Richard Franklin, Managing Director of Airbus Defence and Space UK said: “Biomass will be able to measure the world’s forests on a global scale – a true world first. It will give scientists vital information about just how much carbon is locked up and also being absorbed by the “lungs” of the planet enabling better decisions to be made on tackling climate change. This latest milestone builds on the successes of the previous ESA missions Sentinel-5P and Aeolus, confirming Airbus as a leader in Earth observation and environmental monitoring satellite manufacturing.”
Dr Paul Bate, CEO of the UK Space Agency said: “It’s exciting to see ESA’s forest mission, Biomass, built with backing from the UK Space Agency, setting off to prepare for its mission. It’s the first satellite capable of studying the world’s forests in three dimensions, providing valuable data on how they store carbon. With this information, organisations and authorities around the world will be able to measure key changes in our forests, predict what the impact will be, and take early action to prepare for, or even correct, that, as well as work towards critical net zero targets. This is a ground-breaking programme made possible by UK expertise in Earth observation science and we are proud to be a part of it.”

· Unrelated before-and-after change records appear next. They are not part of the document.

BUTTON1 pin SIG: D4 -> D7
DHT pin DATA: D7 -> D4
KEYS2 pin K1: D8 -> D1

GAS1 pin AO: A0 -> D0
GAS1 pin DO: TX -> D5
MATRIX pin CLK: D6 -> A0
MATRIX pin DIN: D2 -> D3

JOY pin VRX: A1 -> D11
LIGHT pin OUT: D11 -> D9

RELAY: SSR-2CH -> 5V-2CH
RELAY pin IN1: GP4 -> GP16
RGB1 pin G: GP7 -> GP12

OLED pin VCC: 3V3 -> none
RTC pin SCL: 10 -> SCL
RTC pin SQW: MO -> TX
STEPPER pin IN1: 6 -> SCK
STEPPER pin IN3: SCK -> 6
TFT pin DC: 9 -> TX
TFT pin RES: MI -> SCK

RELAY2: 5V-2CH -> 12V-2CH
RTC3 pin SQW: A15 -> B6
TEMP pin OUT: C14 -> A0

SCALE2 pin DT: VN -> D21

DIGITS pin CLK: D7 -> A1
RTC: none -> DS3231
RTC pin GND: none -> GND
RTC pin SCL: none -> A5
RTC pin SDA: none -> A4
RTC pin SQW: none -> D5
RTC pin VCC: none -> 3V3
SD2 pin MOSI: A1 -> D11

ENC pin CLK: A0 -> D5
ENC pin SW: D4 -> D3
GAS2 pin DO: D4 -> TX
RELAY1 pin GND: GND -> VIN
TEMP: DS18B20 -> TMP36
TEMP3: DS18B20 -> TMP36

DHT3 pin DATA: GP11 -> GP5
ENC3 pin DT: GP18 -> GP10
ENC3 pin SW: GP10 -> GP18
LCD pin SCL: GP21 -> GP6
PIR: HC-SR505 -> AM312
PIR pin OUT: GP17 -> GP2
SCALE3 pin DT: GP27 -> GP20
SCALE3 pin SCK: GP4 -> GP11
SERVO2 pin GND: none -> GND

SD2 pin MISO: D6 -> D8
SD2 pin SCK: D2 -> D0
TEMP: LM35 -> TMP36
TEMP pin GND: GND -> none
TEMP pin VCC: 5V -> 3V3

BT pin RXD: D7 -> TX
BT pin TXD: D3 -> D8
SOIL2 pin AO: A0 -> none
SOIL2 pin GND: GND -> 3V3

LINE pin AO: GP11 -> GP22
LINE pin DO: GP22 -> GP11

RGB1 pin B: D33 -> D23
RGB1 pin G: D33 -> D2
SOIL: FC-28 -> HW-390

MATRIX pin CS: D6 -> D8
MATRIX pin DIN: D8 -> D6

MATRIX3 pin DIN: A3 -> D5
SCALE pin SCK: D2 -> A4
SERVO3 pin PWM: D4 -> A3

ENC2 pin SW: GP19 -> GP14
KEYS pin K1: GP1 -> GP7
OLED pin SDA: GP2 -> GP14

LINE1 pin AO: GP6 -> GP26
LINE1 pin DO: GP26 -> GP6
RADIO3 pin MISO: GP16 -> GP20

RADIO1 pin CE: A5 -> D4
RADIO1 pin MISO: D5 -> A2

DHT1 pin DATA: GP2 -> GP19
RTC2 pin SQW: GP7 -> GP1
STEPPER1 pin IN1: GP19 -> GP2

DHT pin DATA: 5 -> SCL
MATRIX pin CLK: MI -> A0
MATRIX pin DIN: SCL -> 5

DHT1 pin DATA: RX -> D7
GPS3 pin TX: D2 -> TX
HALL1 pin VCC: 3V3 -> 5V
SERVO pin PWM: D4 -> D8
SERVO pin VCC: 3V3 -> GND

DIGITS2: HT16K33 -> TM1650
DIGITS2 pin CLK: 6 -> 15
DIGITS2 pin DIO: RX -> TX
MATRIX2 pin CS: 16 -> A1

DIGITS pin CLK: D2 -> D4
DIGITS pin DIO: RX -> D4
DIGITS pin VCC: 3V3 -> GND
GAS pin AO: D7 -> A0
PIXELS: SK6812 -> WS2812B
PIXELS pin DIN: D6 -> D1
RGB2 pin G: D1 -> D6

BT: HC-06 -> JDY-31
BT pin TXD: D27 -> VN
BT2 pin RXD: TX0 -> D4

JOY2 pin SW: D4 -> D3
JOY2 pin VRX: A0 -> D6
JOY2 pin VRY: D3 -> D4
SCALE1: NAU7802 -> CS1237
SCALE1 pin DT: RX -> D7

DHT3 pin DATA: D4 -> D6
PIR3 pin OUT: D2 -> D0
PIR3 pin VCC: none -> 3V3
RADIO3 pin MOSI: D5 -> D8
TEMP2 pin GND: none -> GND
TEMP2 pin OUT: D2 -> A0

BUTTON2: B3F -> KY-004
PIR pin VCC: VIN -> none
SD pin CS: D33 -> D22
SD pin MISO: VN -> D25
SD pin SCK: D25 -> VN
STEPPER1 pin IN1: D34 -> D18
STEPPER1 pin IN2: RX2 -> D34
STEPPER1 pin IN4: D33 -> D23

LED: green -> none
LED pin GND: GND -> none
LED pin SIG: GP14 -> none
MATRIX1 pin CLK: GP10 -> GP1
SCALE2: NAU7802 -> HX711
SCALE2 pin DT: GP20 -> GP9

ESA’s flagship Earth Explorer mission will measure forest biomass to assess terrestrial carbon stocks and fluxes at an altitude of 600km above the Earth. The spacecraft will carry the first space-borne P-band synthetic aperture radar, delivering exceptionally accurate maps of tropical, temperate and boreal forest biomass that are not obtainable by ground measurement techniques.
Twenty engineers from the UK based team will lead the test campaign in Toulouse, supported by colleagues on site and from Airbus in Friedrichshafen.
Alongside testing, the UK team will prepare for the in-orbit commissioning and operational phases, with a separate team managing the delivery of the ground calibration transponder, located in New Norcia, Australia.
Biomass is set to launch from Kourou, French Guiana on a Vega rocket in 2024, and is scheduled to operate for five years.